TUGAS DAN LATIHAN ▸
• 1. Tentukan apakah setiap pernyataan berikut sesuai dengan teks tentang The Chairman, lalu sertakan kutipan kata-kata teks yang menjadi dasarnya. (a) Film The Chairman dirilis pada tahun 1969. (b) Film tersebut disutradarai oleh Gregory Peck. (c) Naskah film tersebut ditulis oleh Jay Richard Kennedy.
• 2. Salin kata demi kata bagian teks tentang The Chairman, mulai dari "suarapena.id – Dalam" dan berakhir pada "mengubah aturan permainan.".
• 3. Menurut teks tentang The Chairman, tokoh apa yang diperankan Gregory Peck dalam film tahun 1969 itu?

TEKS PILIHAN ▸
▬▬▬▬▬▬▬▬▬▬

The Chairman, Dari Layar Perak ke Meja Makan – Kisah Sebuah Nama yang Ikonik

suarapena.id – Dalam dunia hiburan, kuliner, dan budaya pop, nama “The Chairman” sering kali membangkitkan imajinasi yang beragam. Apakah itu petualangan mata-mata di era Perang Dingin, atau inovasi masakan Kanton yang memukau, istilah ini telah menjadi simbol dari ambisi, rahasia, dan keberanian. Artikel ini akan menyelami dua interpretasi utama dari “The Chairman”: film mata-mata klasik tahun 1969 yang dibintangi Gregory Peck, serta restoran revolusioner di Hong Kong yang mendominasi daftar World’s 50 Best Restaurants. Kedua entitas ini, meski berbeda era dan medium, sama-sama merepresentasikan “ketua” dalam arti yang lebih luas – pemimpin yang mengubah aturan permainan.

The Chairman (1969): Thriller Mata-Mata di Tengah Revolusi Budaya

Rilis pada tahun 1969, The Chairman (juga dikenal sebagai The Most Dangerous Man in the World) adalah film spy thriller yang disutradarai oleh J. Lee Thompson dan dibintangi aktor karismatik Gregory Peck. Berlatar selama Revolusi Budaya China, film ini mengadaptasi novel karya Jay Richard Kennedy dengan naskah oleh Ben Maddow. Ceritanya berpusat pada Profesor John Hathaway (Peck), seorang ilmuwan molekuler Amerika yang direkrut oleh pemerintah AS untuk misi rahasia: mencuri rumus enzim pertanian revolusioner yang dikembangkan oleh ilmuwan China. Enzim ini berpotensi mengubah dunia pertanian global, tapi kedua negara adidaya – AS dan China – sama-sama ingin mengklaimnya untuk keuntungan strategis.

▬▬▬▬▬▬▬▬▬▬

BARIS TERSIMPAN ▸
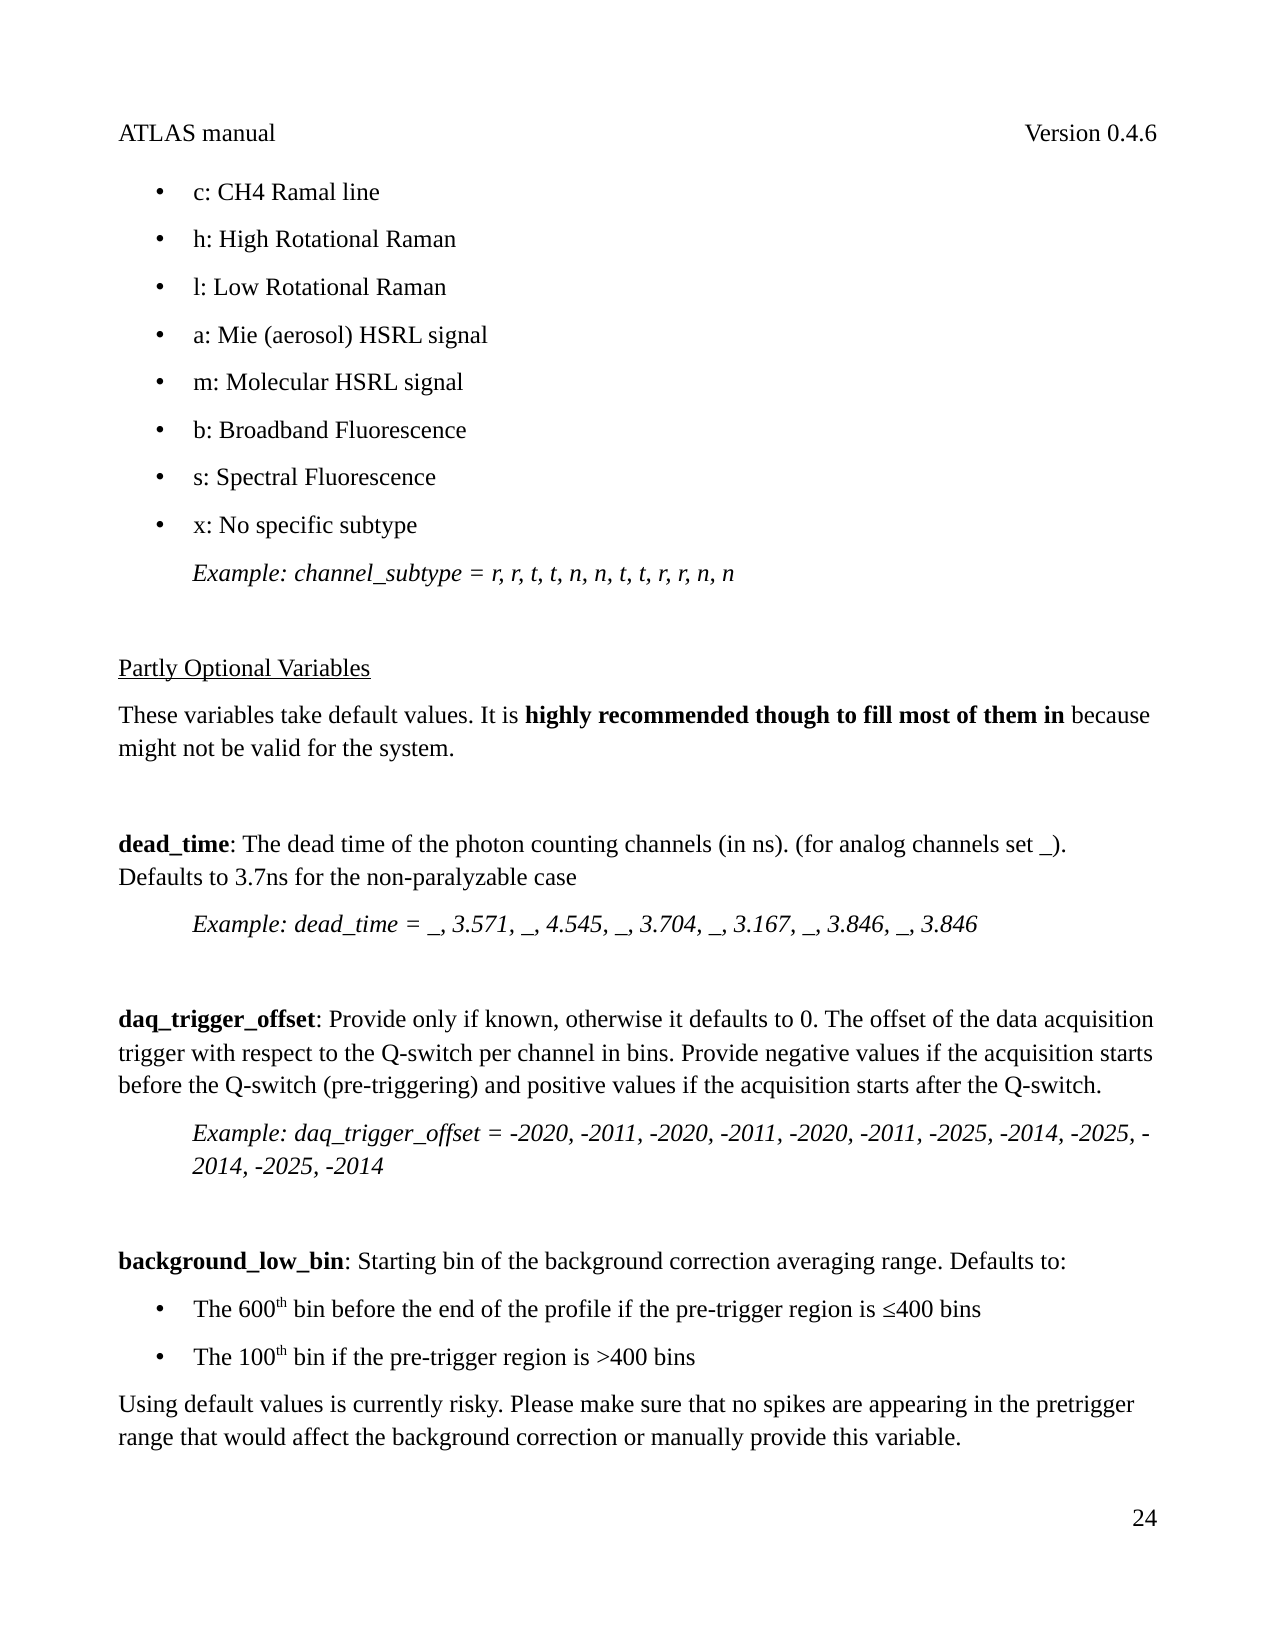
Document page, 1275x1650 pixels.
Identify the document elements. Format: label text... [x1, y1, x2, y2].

list x: No specific subtype [156, 510, 1157, 539]
text background_low_bin: Starting bin of the background correction averaging range. Defaults to: [118, 1246, 1157, 1275]
list a: Mie (aerosol) HSRL signal [156, 320, 1157, 348]
list s: Spectral Fluorescence [156, 462, 1157, 491]
list b: Broadband Fluorescence [156, 415, 1157, 444]
text Partly Optional Variables [118, 653, 1157, 682]
text These variables take default values. It is highly recommended though to fill most of them in because might not be valid for the system. [118, 701, 1157, 762]
text Using default values is currently risky. Please make sure that no spikes are appearing in the pretrigger range that would affect the background correction or manually provide this variable. [118, 1389, 1157, 1451]
text Example: channel_subtype = r, r, t, t, n, n, t, t, r, r, n, n [118, 558, 1157, 586]
list h: High Rotational Raman [156, 224, 1157, 253]
text Example: daq_trigger_offset = -2020, -2011, -2020, -2011, -2020, -2011, -2025, -2014, -2025, - 2014, -2025, -2014 [118, 1118, 1157, 1180]
list l: Low Rotational Raman [156, 272, 1157, 301]
list The 100th bin if the pre-trigger region is >400 bins [156, 1342, 1157, 1370]
list The 600th bin before the end of the profile if the pre-trigger region is ≤400 bins [156, 1294, 1157, 1323]
list c: CH4 Ramal line [156, 177, 1157, 206]
text daq_trigger_offset: Provide only if known, otherwise it defaults to 0. The offset of the data acquisition trigger with respect to the Q-switch per channel in bins. Provide negative values if the acquisition starts before the Q-switch (pre-triggering) and positive values if the acquisition starts after the Q-switch. [118, 1004, 1157, 1099]
text Example: dead_time = _, 3.571, _, 4.545, _, 3.704, _, 3.167, _, 3.846, _, 3.846 [118, 909, 1157, 938]
list m: Molecular HSRL signal [156, 367, 1157, 396]
text dead_time: The dead time of the photon counting channels (in ns). (for analog channels set _). Defaults to 3.7ns for the non-paralyzable case [118, 829, 1157, 891]
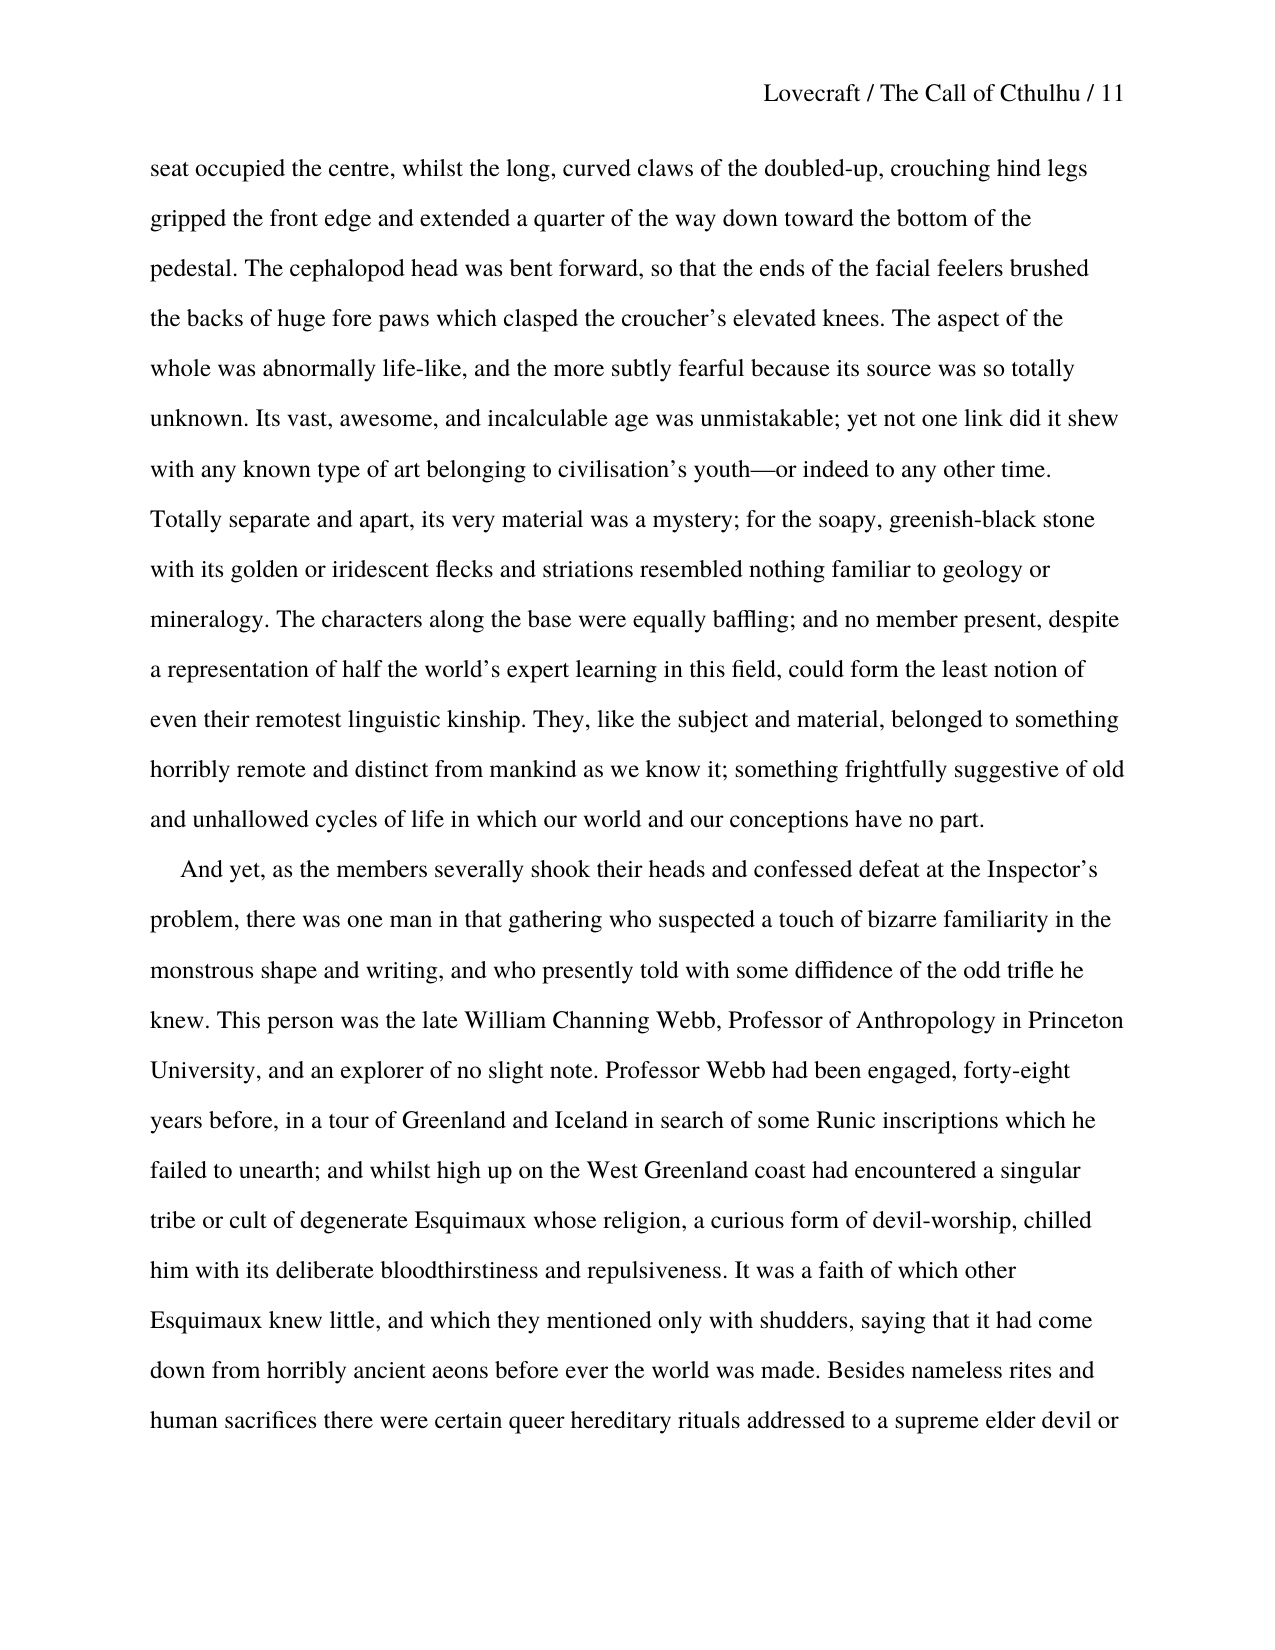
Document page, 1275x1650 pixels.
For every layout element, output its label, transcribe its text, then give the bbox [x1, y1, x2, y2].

text And yet, as the members severally shook their heads and confessed defeat at the Inspector’s problem, there was one man in that gathering who suspected a touch of bizarre familiarity in the monstrous shape and writing, and who presently told with some diffidence of the odd trifle he knew. This person was the late William Channing Webb, Professor of Anthropology in Princeton University, and an explorer of no slight note. Professor Webb had been engaged, forty-eight years before, in a tour of Greenland and Iceland in search of some Runic inscriptions which he failed to unearth; and whilst high up on the West Greenland coast had encountered a singular tribe or cult of degenerate Esquimaux whose religion, a curious form of devil-worship, chilled him with its deliberate bloodthirstiness and repulsiveness. It was a faith of which other Esquimaux knew little, and which they mentioned only with shudders, saying that it had come down from horribly ancient aeons before ever the world was made. Besides nameless rites and human sacrifices there were certain queer hereditary rituals addressed to a supreme elder devil or [150, 851, 1125, 1436]
text seat occupied the centre, whilst the long, curved claws of the doubled-up, crouching hind legs gripped the front edge and extended a quarter of the way down toward the bottom of the pedestal. The cephalopod head was bent forward, so that the ends of the facial feelers brushed the backs of huge fore paws which clasped the croucher’s elevated knees. The aspect of the whole was abnormally life-like, and the more subtly fearful because its source was so totally unknown. Its vast, awesome, and incalculable age was unmistakable; yet not one link did it shew with any known type of art belonging to civilisation’s youth—or indeed to any other time. Totally separate and apart, its very material was a mystery; for the soapy, greenish-black stone with its golden or iridescent flecks and striations resembled nothing familiar to geology or mineralogy. The characters along the base were equally baffling; and no member present, despite a representation of half the world’s expert learning in this field, could form the least notion of even their remotest linguistic kinship. They, like the subject and material, belonged to something horribly remote and distinct from mankind as we know it; something frightfully suggestive of old and unhallowed cycles of life in which our world and our conceptions have no part. [150, 150, 1125, 835]
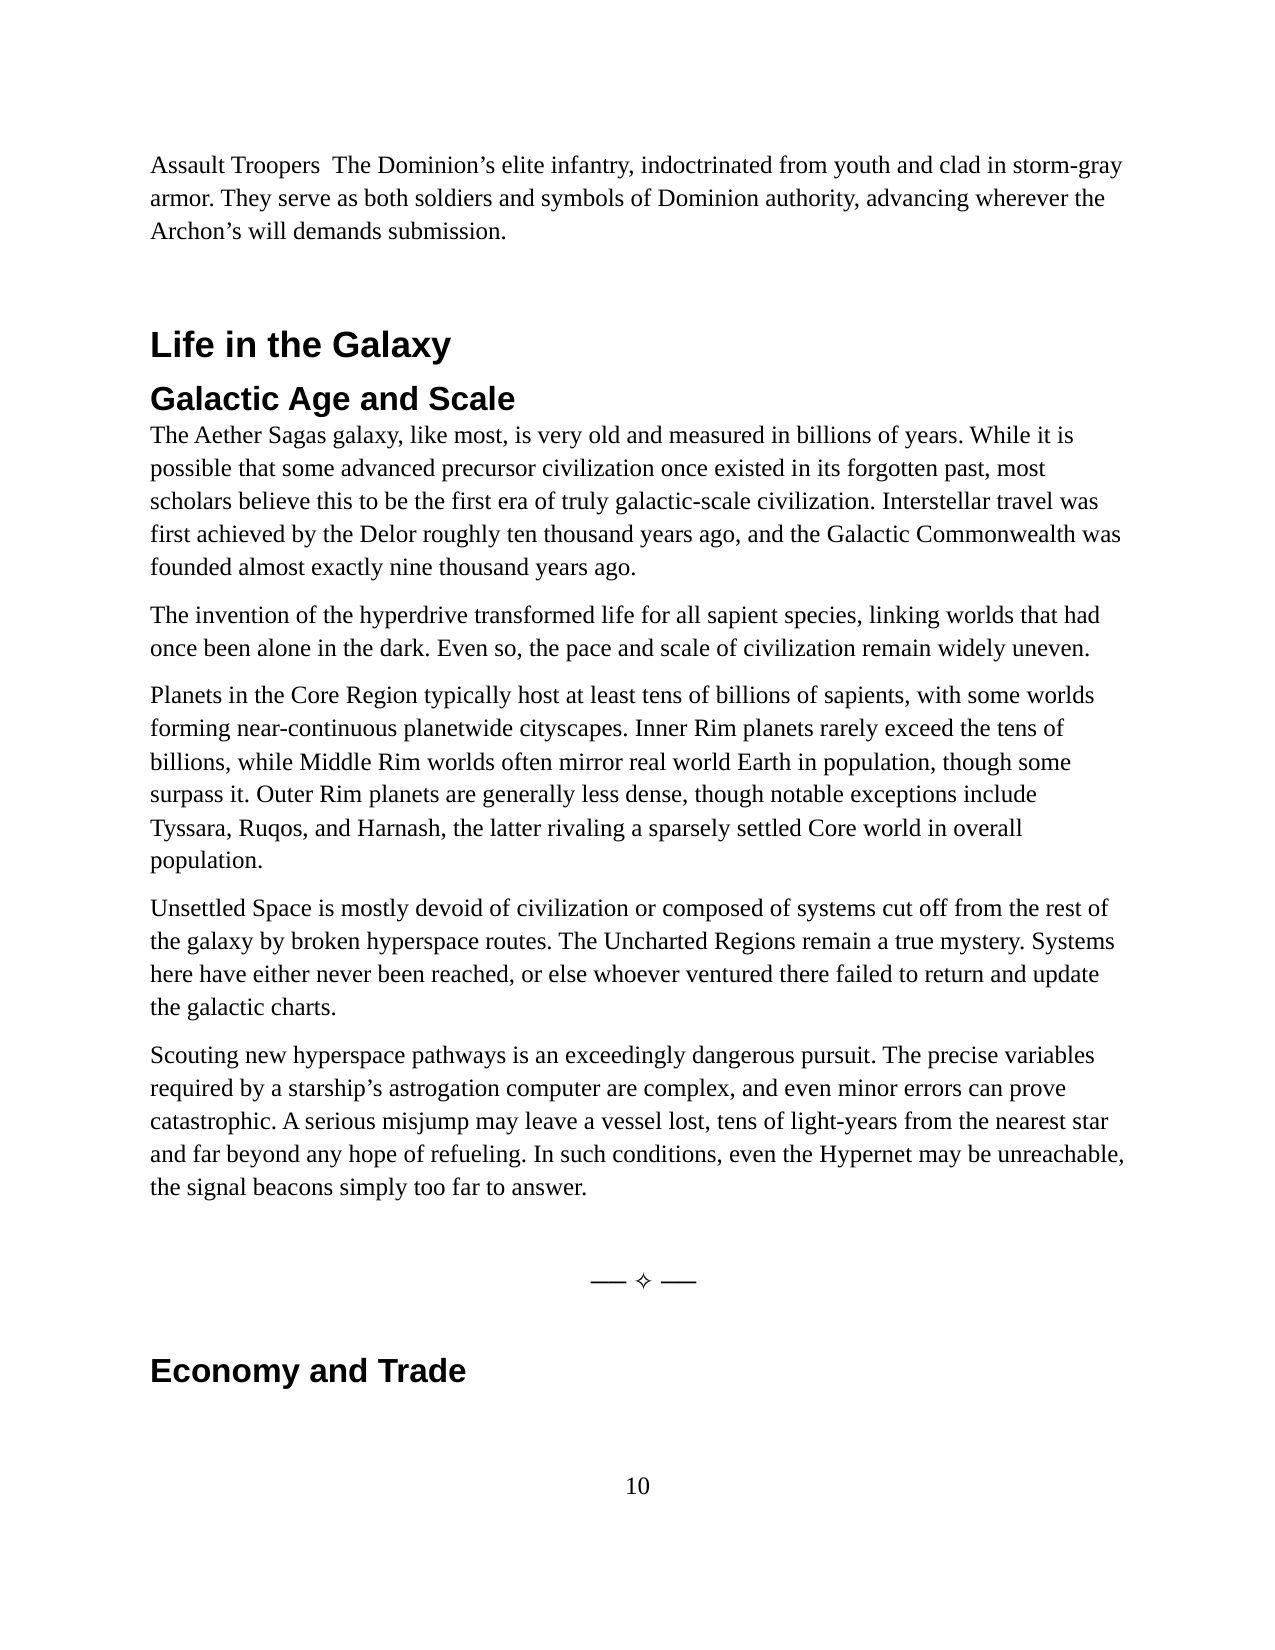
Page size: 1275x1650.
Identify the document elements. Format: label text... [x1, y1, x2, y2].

▬▬▬▬▬▬▬▬▬▬

HASIL AKHIR ▸
• 1.
(a) Ya: "Rilis pada tahun 1969"
(b) Tidak: "disutradarai oleh J. Lee Thompson dan dibintangi aktor karismatik Gregory Peck"
(c) Tidak: "mengadaptasi novel karya Jay Richard Kennedy dengan naskah oleh Ben Maddow"

• 2.
suarapena.id – Dalam dunia hiburan, kuliner, dan budaya pop, nama “The Chairman” sering kali membangkitkan imajinasi yang beragam. Apakah itu petualangan mata-mata di era Perang Dingin, atau inovasi masakan Kanton yang memukau, istilah ini telah menjadi simbol dari ambisi, rahasia, dan keberanian. Artikel ini akan menyelami dua interpretasi utama dari “The Chairman”: film mata-mata klasik tahun 1969 yang dibintangi Gregory Peck, serta restoran revolusioner di Hong Kong yang mendominasi daftar World’s 50 Best Restaurants. Kedua entitas ini, meski berbeda era dan medium, sama-sama merepresentasikan “ketua” dalam arti yang lebih luas – pemimpin yang mengubah aturan permainan.

• 3. Profesor John Hathaway, seorang ilmuwan molekuler Amerika.